We spoke to Jenelle's Neurologist, Dr. Phillips on the ride home and again the next day about our options. Dr. Phillips does not want to start with Vigabatrin, and will not provide a prescription for it- he is just not comfortable with the ethical issues concerning his license and we understand. His reasoning for this is that Vigabatrin does not have any long term studies so there is no evidence that Jenelle's seizures could not return at age 5, and so on. ACTH has been used for about 50 years, and there is evidence that if it stops the seizures, it does so permanently. He said if we could get the Vigabatrin, he would help us use it. The plan as it stands today is that Jenelle will be admitted to CHOC on Monday, September 29 for a spinal tap, a video EEG and a B6 Treatment. We need to choose which drug we plan to start by Monday.

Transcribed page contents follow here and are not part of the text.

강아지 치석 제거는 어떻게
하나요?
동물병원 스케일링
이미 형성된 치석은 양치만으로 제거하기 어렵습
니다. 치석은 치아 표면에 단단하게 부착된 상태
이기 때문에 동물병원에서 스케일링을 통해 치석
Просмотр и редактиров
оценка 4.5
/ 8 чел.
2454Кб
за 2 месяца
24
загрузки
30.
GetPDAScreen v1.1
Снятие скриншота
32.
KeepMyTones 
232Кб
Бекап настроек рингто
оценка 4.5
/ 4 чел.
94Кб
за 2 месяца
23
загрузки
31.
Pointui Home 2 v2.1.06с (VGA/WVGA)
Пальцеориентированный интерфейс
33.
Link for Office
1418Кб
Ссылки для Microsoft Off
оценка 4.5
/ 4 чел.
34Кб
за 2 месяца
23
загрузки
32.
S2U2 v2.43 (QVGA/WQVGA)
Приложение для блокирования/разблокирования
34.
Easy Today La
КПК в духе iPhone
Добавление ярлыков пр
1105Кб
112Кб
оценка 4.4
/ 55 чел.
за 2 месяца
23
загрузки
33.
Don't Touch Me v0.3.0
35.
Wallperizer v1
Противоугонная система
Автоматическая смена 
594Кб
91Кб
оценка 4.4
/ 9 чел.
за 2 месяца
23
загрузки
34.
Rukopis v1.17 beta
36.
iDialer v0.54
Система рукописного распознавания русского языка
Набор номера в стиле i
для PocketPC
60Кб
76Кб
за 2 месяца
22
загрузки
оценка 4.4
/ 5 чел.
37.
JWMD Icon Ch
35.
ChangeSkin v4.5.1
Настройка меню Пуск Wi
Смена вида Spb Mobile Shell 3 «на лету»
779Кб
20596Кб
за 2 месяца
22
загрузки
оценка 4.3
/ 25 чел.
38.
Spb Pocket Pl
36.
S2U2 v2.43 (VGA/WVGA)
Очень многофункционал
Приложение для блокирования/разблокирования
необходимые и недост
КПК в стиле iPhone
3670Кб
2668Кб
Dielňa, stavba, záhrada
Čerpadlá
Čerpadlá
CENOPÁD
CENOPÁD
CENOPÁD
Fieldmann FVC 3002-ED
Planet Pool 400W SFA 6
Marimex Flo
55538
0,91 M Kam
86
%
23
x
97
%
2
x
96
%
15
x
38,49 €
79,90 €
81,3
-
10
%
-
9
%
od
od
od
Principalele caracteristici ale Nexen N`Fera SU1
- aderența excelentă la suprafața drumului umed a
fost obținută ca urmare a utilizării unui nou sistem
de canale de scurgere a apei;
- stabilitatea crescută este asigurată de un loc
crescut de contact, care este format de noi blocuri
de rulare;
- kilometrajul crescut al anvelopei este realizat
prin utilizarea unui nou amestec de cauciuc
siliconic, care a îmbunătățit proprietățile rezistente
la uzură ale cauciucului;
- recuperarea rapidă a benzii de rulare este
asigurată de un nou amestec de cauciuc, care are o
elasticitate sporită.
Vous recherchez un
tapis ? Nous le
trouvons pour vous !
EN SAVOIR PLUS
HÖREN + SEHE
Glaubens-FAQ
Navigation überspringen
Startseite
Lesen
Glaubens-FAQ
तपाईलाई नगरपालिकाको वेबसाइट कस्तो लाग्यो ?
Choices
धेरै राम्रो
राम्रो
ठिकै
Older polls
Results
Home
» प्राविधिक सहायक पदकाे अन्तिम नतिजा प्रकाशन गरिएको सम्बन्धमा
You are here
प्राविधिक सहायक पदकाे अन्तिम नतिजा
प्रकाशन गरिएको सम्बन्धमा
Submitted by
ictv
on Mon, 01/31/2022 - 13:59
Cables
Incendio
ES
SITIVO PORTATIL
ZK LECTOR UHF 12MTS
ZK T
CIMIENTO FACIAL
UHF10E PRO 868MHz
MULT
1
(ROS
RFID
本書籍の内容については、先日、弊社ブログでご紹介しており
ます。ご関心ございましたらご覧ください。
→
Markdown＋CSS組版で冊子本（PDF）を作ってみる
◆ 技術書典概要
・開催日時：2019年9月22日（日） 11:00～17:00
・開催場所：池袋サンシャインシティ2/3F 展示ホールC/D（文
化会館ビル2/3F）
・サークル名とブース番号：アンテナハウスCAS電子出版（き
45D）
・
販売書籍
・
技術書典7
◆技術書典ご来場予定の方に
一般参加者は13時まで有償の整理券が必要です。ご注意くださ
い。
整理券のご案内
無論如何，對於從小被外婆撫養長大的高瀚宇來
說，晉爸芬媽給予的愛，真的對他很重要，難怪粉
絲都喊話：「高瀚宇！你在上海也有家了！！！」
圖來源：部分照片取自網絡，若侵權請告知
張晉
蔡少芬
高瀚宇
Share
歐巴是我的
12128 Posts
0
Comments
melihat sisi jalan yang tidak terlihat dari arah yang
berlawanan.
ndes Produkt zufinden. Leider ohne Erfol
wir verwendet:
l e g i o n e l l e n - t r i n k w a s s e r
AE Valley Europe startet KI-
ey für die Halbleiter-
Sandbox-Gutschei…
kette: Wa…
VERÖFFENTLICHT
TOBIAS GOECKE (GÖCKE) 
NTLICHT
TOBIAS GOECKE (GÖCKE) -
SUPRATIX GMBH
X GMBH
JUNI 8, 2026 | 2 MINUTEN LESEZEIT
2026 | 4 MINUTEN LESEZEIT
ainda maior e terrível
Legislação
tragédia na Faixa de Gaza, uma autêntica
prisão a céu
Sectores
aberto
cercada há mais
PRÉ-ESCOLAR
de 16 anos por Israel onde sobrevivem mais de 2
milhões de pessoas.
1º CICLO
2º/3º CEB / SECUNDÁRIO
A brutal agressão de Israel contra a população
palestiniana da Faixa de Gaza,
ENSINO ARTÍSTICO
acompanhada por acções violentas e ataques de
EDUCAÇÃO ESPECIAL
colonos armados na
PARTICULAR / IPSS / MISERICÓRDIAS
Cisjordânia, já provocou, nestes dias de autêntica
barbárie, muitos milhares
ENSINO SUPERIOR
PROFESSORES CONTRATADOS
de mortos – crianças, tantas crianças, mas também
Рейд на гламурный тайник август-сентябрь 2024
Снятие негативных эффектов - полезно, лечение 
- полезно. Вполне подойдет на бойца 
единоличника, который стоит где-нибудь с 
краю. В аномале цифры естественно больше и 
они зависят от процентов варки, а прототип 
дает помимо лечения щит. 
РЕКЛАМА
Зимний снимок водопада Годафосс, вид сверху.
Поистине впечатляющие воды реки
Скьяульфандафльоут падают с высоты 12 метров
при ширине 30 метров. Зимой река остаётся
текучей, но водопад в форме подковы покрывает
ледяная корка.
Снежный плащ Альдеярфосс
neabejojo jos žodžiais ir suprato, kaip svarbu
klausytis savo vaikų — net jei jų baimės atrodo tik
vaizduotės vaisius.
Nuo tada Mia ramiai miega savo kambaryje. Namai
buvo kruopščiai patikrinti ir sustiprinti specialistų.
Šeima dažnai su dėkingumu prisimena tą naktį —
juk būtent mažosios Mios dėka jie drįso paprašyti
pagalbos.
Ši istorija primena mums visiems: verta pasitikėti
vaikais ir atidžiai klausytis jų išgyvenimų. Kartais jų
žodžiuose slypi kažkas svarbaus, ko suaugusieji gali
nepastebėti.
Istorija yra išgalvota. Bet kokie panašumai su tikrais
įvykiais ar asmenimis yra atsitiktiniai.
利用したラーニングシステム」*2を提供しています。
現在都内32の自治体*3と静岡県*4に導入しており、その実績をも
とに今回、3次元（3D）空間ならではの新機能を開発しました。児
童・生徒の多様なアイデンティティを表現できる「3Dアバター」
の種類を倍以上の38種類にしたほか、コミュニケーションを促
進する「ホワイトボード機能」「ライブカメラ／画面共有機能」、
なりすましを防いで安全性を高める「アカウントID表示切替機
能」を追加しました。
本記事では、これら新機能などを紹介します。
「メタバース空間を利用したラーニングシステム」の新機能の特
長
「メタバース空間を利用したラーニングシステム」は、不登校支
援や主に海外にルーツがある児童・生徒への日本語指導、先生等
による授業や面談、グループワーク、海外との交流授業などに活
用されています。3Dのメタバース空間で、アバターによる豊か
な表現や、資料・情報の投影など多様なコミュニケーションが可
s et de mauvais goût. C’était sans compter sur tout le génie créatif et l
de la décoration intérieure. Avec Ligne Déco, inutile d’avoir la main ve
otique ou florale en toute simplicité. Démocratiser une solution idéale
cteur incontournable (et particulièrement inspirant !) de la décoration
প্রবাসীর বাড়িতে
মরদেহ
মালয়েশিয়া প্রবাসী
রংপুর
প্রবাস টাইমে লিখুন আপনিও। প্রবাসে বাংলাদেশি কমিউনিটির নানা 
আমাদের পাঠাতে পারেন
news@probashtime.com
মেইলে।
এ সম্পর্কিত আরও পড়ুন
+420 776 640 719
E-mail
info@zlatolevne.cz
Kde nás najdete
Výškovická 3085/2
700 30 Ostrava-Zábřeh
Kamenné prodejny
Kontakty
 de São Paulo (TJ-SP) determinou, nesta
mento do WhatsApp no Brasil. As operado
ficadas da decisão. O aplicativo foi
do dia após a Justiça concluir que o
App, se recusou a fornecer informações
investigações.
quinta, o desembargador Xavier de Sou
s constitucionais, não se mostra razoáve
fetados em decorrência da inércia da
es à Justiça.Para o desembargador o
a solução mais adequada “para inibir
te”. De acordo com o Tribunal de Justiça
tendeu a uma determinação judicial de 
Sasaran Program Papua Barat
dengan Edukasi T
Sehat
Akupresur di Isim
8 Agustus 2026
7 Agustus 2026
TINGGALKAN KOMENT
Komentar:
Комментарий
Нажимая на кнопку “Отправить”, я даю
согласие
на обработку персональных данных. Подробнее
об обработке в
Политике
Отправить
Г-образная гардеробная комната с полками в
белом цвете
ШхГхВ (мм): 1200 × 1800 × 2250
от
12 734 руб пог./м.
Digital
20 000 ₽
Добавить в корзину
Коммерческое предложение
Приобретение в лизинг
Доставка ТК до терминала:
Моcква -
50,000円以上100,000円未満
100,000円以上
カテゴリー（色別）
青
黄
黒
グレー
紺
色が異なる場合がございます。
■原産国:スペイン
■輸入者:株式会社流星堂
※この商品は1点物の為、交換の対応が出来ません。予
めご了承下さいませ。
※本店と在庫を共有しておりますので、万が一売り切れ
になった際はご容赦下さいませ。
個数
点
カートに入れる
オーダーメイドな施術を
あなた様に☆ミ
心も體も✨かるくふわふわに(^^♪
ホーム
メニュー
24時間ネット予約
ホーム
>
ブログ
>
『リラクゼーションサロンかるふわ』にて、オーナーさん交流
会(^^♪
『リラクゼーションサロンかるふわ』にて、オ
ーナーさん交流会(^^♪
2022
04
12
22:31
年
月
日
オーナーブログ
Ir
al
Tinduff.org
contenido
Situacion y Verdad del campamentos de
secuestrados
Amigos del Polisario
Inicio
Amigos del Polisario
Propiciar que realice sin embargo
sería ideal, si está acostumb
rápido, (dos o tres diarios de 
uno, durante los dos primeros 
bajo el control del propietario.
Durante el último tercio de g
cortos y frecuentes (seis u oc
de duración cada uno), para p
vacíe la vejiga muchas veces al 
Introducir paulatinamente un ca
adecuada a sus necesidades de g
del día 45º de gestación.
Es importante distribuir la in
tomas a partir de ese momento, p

Brett and I realize that there is no "wrong" choice here, in that both will help Jenelle, but there are many things to consider with both drugs. We spoke to Dr. Shield's nurse Sue a few times since our appoitnment and she is making arrangements to fax a prescription to Canada for us to get the Vigabatrin - in case that is our choice. It would be so much easier if it were as simple as "it is a tumor and it needs to be removed", but with the choice of two drugs, with completely different and complex things to consider involving each, we really have a tough decision to make this weekend.